Submitted by The Sons of the Utah Pioneers

First Letters

In the year 1859, David E. Henderson, Issac Morris and Jonathan Hemmingway families formed the nucleus for the town of Richville. Lured to this spot in 1861 come Thomas Rich (1817-1884) who had the honor of having the town named after him but moved to Porterville. David Henderson built the first log house down by the east canyon creek. When other families came they were advised by David Henderson to build on higher ground because of the flooding, which he had experienced from the 1860 spring runoff. This same year John H. Rich, Gillerpie Waldron and Solomon Conley joined the group, followed by Albert Douglas Dickson and a year later his two brothers, William and John and his father, Billa Dickson in 1862. Add to the list names of George W. Taggart, George Seaman, Henry and Morgan Hinman, and later on the Oluf Rose, Sanford Colson Porter, Baltzar Peterson, John Wood, Fredrick Clark, George Brough, and William Smith families and others who were attracted to this beautiful place. I have often wondered how they were able to communicate with each other as many were Scandinavia and others were English.

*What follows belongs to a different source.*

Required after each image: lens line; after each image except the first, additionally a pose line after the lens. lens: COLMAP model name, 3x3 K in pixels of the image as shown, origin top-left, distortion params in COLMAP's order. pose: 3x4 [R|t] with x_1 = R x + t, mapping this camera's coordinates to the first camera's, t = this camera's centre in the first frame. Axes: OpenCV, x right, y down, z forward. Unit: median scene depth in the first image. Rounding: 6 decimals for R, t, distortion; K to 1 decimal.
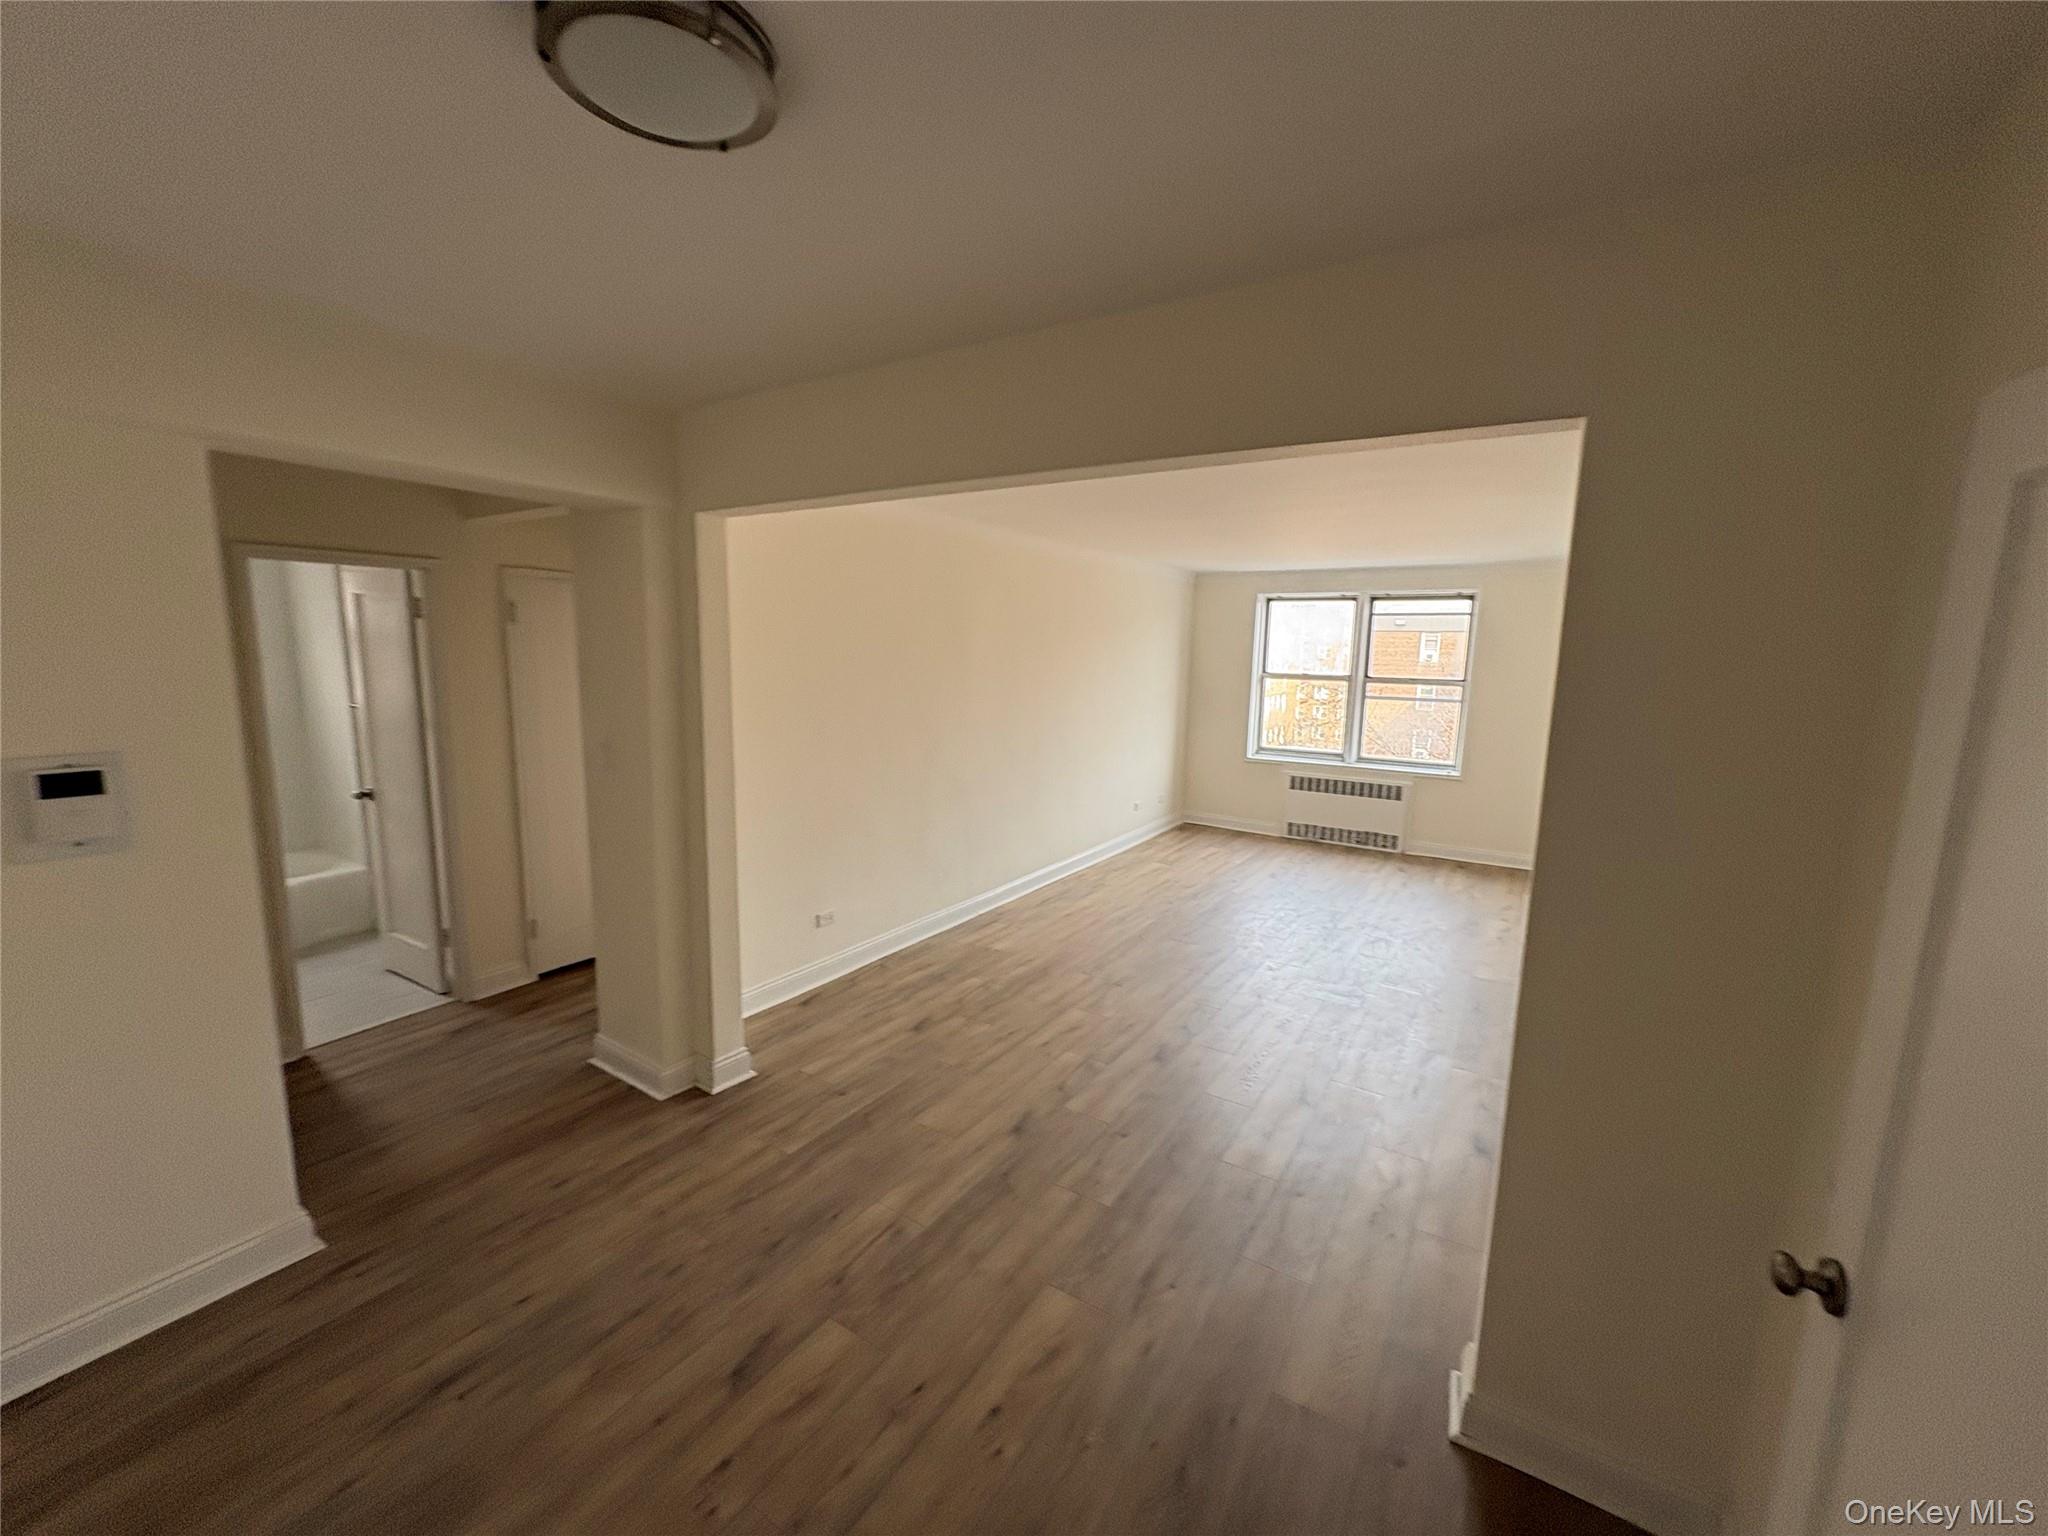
lens RADIAL K [[817.0, 0, 1029.9], [0, 817.0, 762.9], [0, 0, 1]] dist [0.000464, 0.000962]
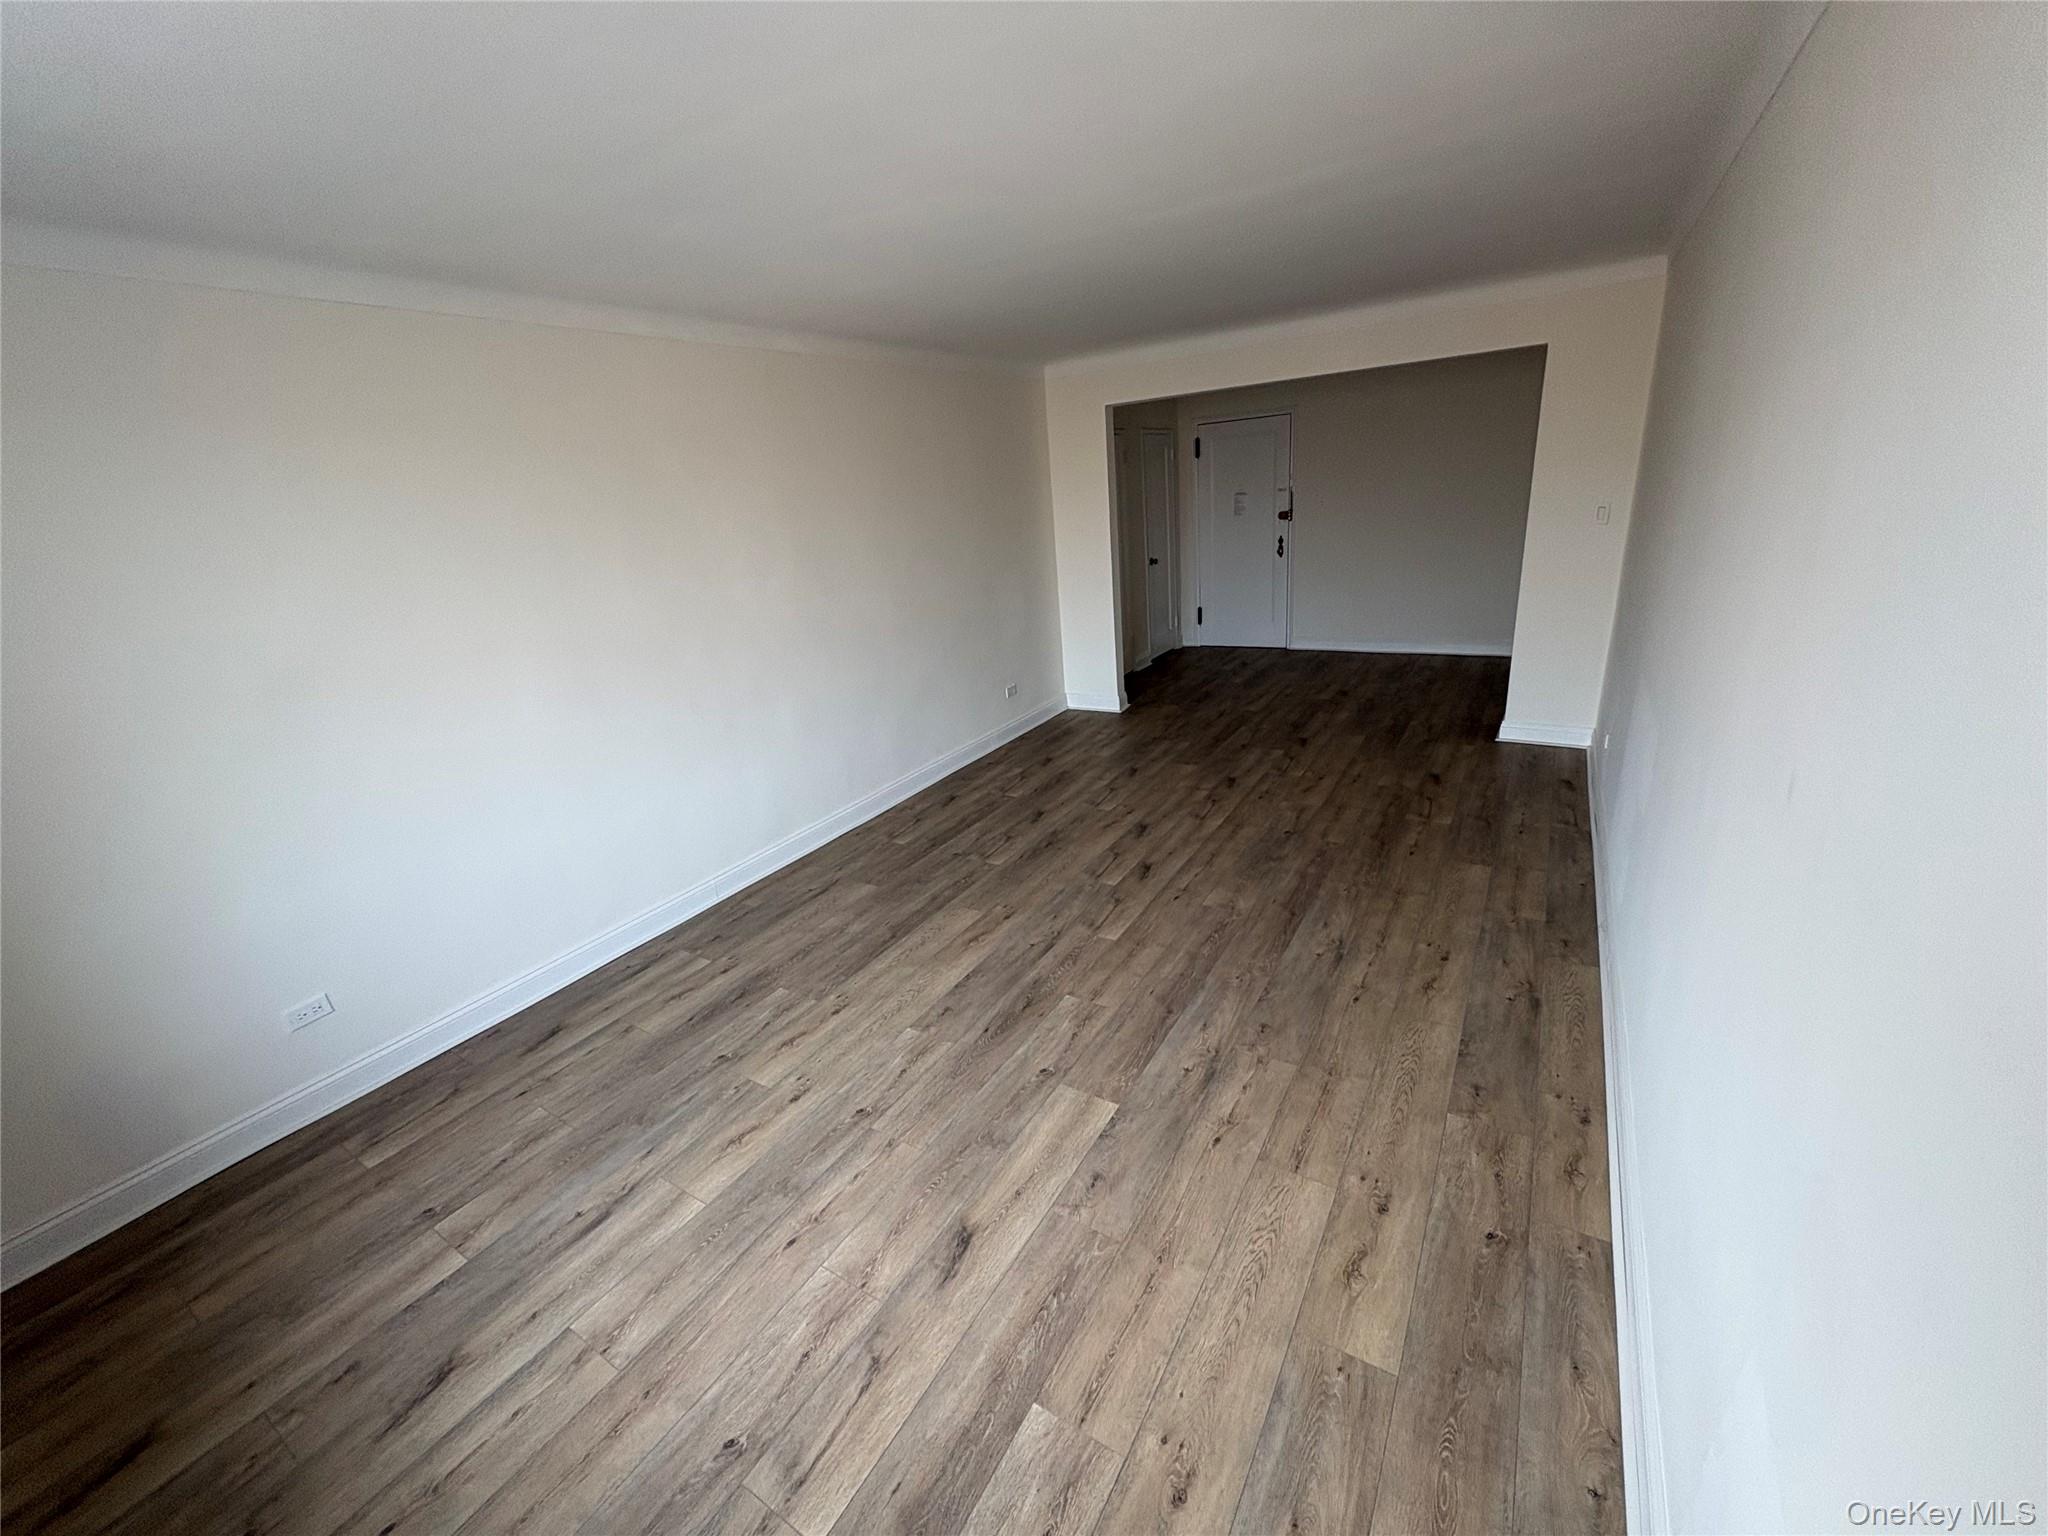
lens RADIAL K [[817.0, 0, 1034.4], [0, 817.0, 757.3], [0, 0, 1]] dist [0.000464, 0.000962]
pose [[-0.997954, 0.062976, 0.011037, 0.488345], [0.061319, 0.893848, 0.444157, -0.304895], [0.018106, 0.443925, -0.895881, 2.290048]]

The first houses for many of these families were dugouts which let the rain in through the dirt roofs. As I have read the journals of many of the early settlers this was a common thing. Many have told of the mother giving birth to a child and having to have a blanket or canvas extended over her to keep the dripping water off of her as she would give birth to the child.

One story is told of a snake falling from the ceiling onto the dinner table as the family was eating. 

A lot of industry was going on at this time the Railroad, building of homes putting in an irrigation system and the saw mills in Hardscrabble. There was also a Stone Query were the stones for the Morgan Theater and for many other early homes which are still in use today. Richville irrigated company was formed and a Canal was dug by hand. 

They used a plank and a saucer of water to set the grade. The canal became the “Mill Race” for the Grist Mill later on.